The mere mention of the ‘W’ word sends me into a mini rage

Remember when we only had rides? Those stupid little government mandated 2 mile radius walks that were, I supposegood for our physical and mental health and has probably given us food for thought, between joggers spitting in our faces and parents insisting on taking their kids out in the sun.

I think those walks could have ruined my walk, forever. At one point during the height of the pandemic when I was dying my hair pink and buying Shakti rugs online (mine has been in the heat press with the roller skates and crochet kit since ), I considered getting my friend #AFW tattooed for Another F**king Walk on my hand. (She had also done some heavy shopping on the internet and purchased and perfected a stick-and-poke tattoo kit.)

At least when walks were a national community pastime there was some kind of incentive to get out and do them. Now the mere mention of the W-word sends me into a mini-rage fueled by obligation and personal responsibility. After two years of AFW, isn’t it enough to just lay on the couch and let episodes of Yellowjackets overwhelm me while playing Wordle?

No, is the simple answer.

The inconvenient truth is that with mindless walks comes exposure to the gory nature. Inspiring, renewing, reliable, colorful, nature lickarsey. I know that nature is good for me. I have sought it so often in times of stress or distress. My regular pandemic builds around Imma’s Gardens in Kilmainham with my friend Esther were restorative, as we followed the explosion of buds and flowers and discussed which of our houseplants were currently dying. It’s hard to come back to this place now that the walks are no longer the focus of the day. But I really need to get back to nature.
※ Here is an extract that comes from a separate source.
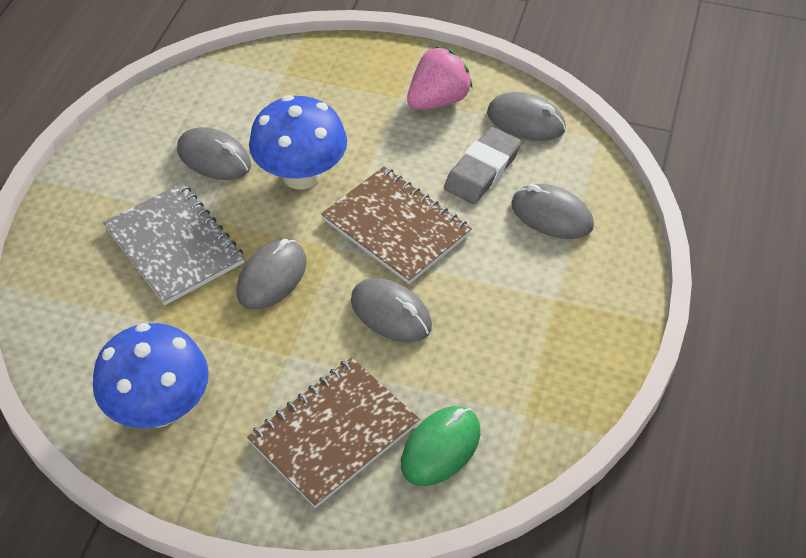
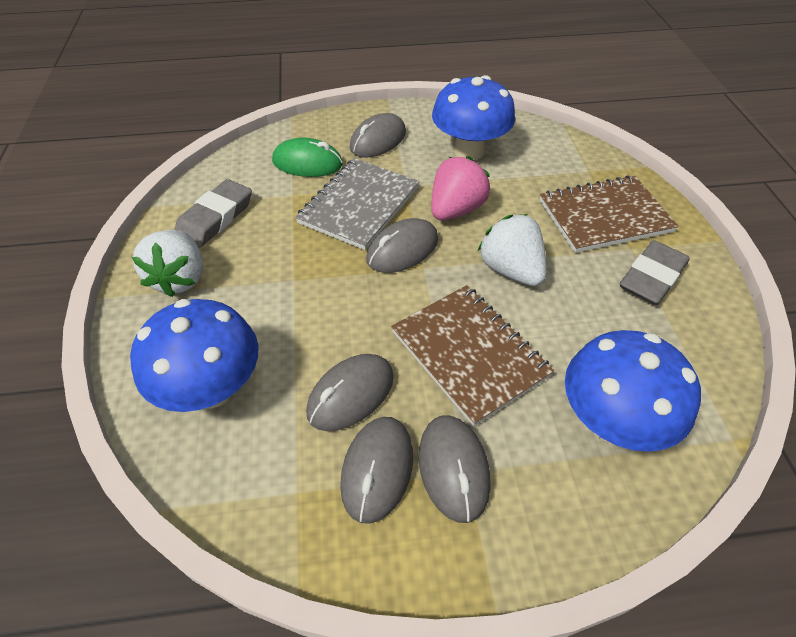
blue mushroom: [93,323,209,428] [249,95,347,189] = 2 -> [130,299,258,412] [432,75,515,160] [565,330,701,452] = 3
grey eraser: [444,127,521,204] = 1 -> [175,179,252,248] [620,240,690,305] = 2
white strawberry: none = 0 -> [132,230,203,297] [478,214,547,286] = 2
Nature walks were the most exciting events ever held at the school, eclipsed only by the school’s annual visit

So I’m thinking of regressing and starting a nature table in my living room. My primary school memories put nature’s table on such a high pedestal that I have no idea how I put my wilted snowdrops there. It was a focal point of the classroom, moaning at various times of the year with hips and haws, daffodils, pine cones, leaves, seashells and St Brigid’s crosses.

Now, with Imbolc right behind us, it’s the perfect time to get a grown-up version of a spring nature table on the go. Emma Mitchell’s beautiful book, The Wild Remedy – a kind of journal documenting the flora and fauna that appear each month and how nature can heal – tells me that snowdrops will probably be number one on my “table”. with cherry plum blossoms, pussy willow and primrose. February also sees the first of the bees emerge and while I will resist being a nature terrorist trying to catch one, I may attempt to paint one with the watercolors I excitedly purchased at the second containment.

I’ll have to have a keen eye and try to arm myself with knowledge beyond how to tell a daffodil from a weed, and I’ll also have to resist bringing home whatever I can fill my pockets with. A friend once told me about her first experience with a childminder when she placed her daughter in daycare. The woman in question had one absolute rule for when she and her five or six charges were on the move: no sticks or stones to bring into the house. My friend said she fully understands the footing on this question, after seeing how much litter her only child can pick up on a walk in the park. Likewise, nature’s table at school groaned under the weight of all the beautiful leaves and shining conkers each fall.

I will need to be selective and varied on my own nature walks. By the way, the nature walks were the most exciting events ever held at school, eclipsed only by the annual school visit and the accompanying bags full of shit to devour on the bus. I remember convincing a sixth-grade English teacher to break the monotony of Leaving Cert Shakespeare and go for a “nature walk.” Fortunately, he was a smoker and happy to indulge in an unauthorized cigarette break.

My table will actually be a tray, I think. A woven wooden thing I got at Søstrene Grene with great plans to hold my skincare on it like the chic women on Instagram do. At the moment it houses a variety of correspondence regarding my Tesco Clubcard and car insurance, as well as the additional items for the new Hoover I received for Christmas. I’m gonna have to find a new home for Hoover parts. A second tray, perhaps?

Either way, I feel energized to get out and walk again now that I have such a healthy goal. If you see a headline stating “Woman Arrested After Kidnapping Phoenix Park Deer”, you’ll know I’ve gone too far.